> **PROVIDED DATA**

* * *

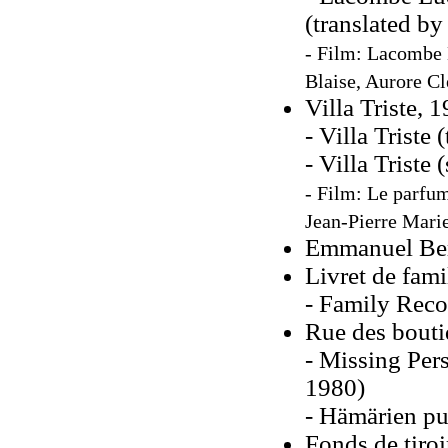
(translated by
- Film: Lacombe L
Blaise, Aurore C
Villa Triste, 
- Villa Triste 
- Villa Triste
- Film: Le parfum
Jean-Pierre Marie
Emmanuel Berl
Livret de fami
- Family Recor
Rue des bouti
- Missing Pers
1980)
- Hämärien pu
Fonds de tiroi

* * *

> **EXERCISE AIM**
The answer must reproduce every line of the records above exactly, with all pictures left out.

> **RESULT FOR THIS TASK**
(translated by
- Film: Lacombe L
Blaise, Aurore C
Villa Triste, 
- Villa Triste 
- Villa Triste
- Film: Le parfum
Jean-Pierre Marie
Emmanuel Berl
Livret de fami
- Family Recor
Rue des bouti
- Missing Pers
1980)
- Hämärien pu
Fonds de tiroi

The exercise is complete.